Но причудливым, фантастическим сочетанием марксистских и христианских мотивов дело не ограничивается. Идеологический каркас утопии все время размывается в «Матери» иррациональной магмой, «темным потоком жизни». Правильные речи рабочих-рыцарей вдруг сменяются лихорадочным, сбивчивым разговором о последних вопросах, и резкость ответов предсказывает многие последующие катаклизмы.
Вещающие афоризмами герои о многом проговариваются. Периферийные по отношению к фабульной схеме сцены и детали оказываются порой интереснее объявленной темы «роста сознания народных масс в процессе революционной борьбы».
Толпа – один из сквозных образов романа. Толпа людей-тараканов, ползущая с фабрики, толпа на демонстрации, толпа на похоронах, толпа на вокзале в финальной сцене. «Темное, тысячеглавое тело толпы». «Огромное, черное лицо толпы». Даже пролетарские апостолы, вырывающиеся из массы, постигающие истину и ведущие толпы за собой, оказываются частичками другой, меньшей, но все-таки толпы.

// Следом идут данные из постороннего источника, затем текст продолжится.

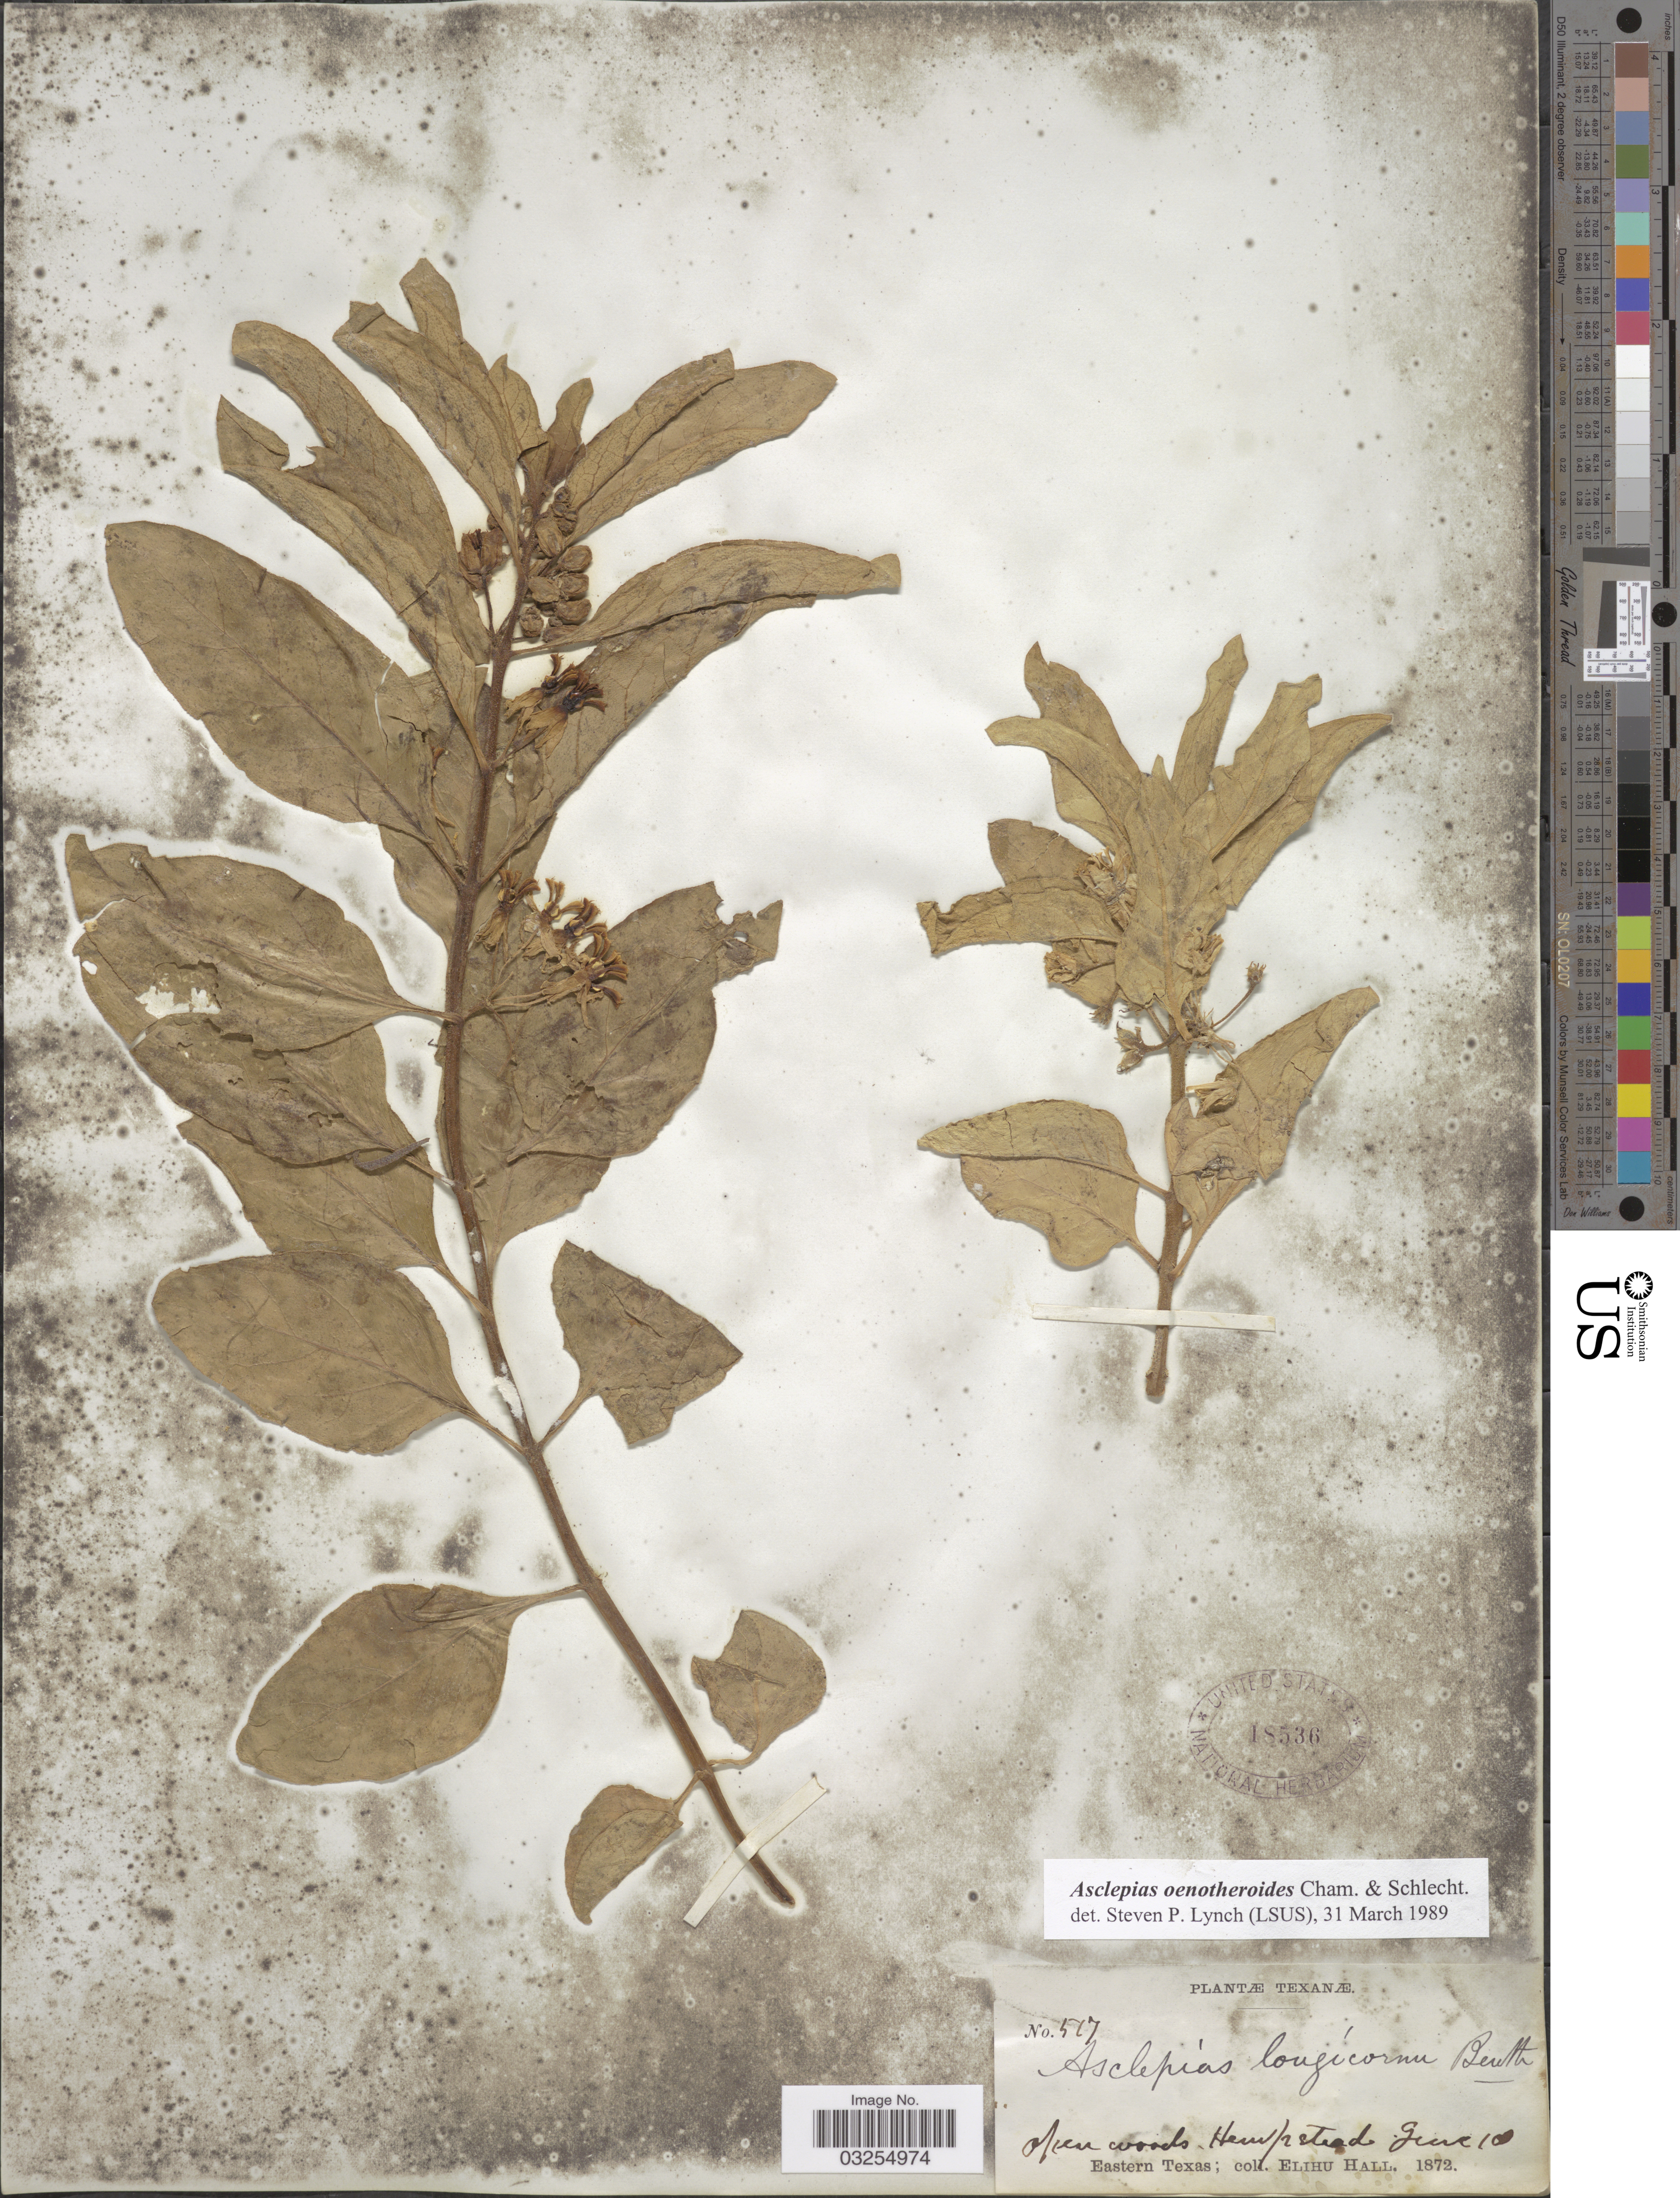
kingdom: Plantae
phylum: Tracheophyta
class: Magnoliopsida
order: Gentianales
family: Apocynaceae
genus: Asclepias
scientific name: Asclepias oenotheroides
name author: Schltdl. & Cham.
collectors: E. Hall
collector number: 517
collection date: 1872-06-18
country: United States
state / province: Texas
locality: Open woods. Hempstead. Eastern Texas.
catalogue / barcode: US 18536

Старая проблема «героев и толпы» приобретает новый смысл. На расчищенное историческое поле выходит (или напоминает о себе) новая сила. «Восстание масс» встает в повестку дня.
И потому, хотя горьковские «художники революции» грезят о сказочном братстве людей и прочих социальных прелестях («Россия будет самой яркой демократией земли!»), ближайшая перспектива оказывается окрашенной в страшные цвета.
«Когда такие люди, как Николай, почувствуют свою обиду и вырвутся из терпения, – что это будет? Небо кровью забрызгают, и земля в ней как мыло вспенится…»
«Да, Павел, мужик обнажит землю себе, если он встанет на ноги! Как после чумы – он все пожгет, чтобы все следы обид своих пеплом развеять…»
«Великие казни будут народом сделаны, когда встанет он. Много крови прольет он, чтобы смыть обиды свои. Эта кровь – его кровь, из его жил она выпита, он ей хозяин».
Пожалуй, это не провокация, а констатация. Как ни заговаривает себя Горький красивой сказкой в духе «Старухи Изергиль», подземный гул русского бунта ощутим на страницах книги (не забудем, она пишется после 1905 года).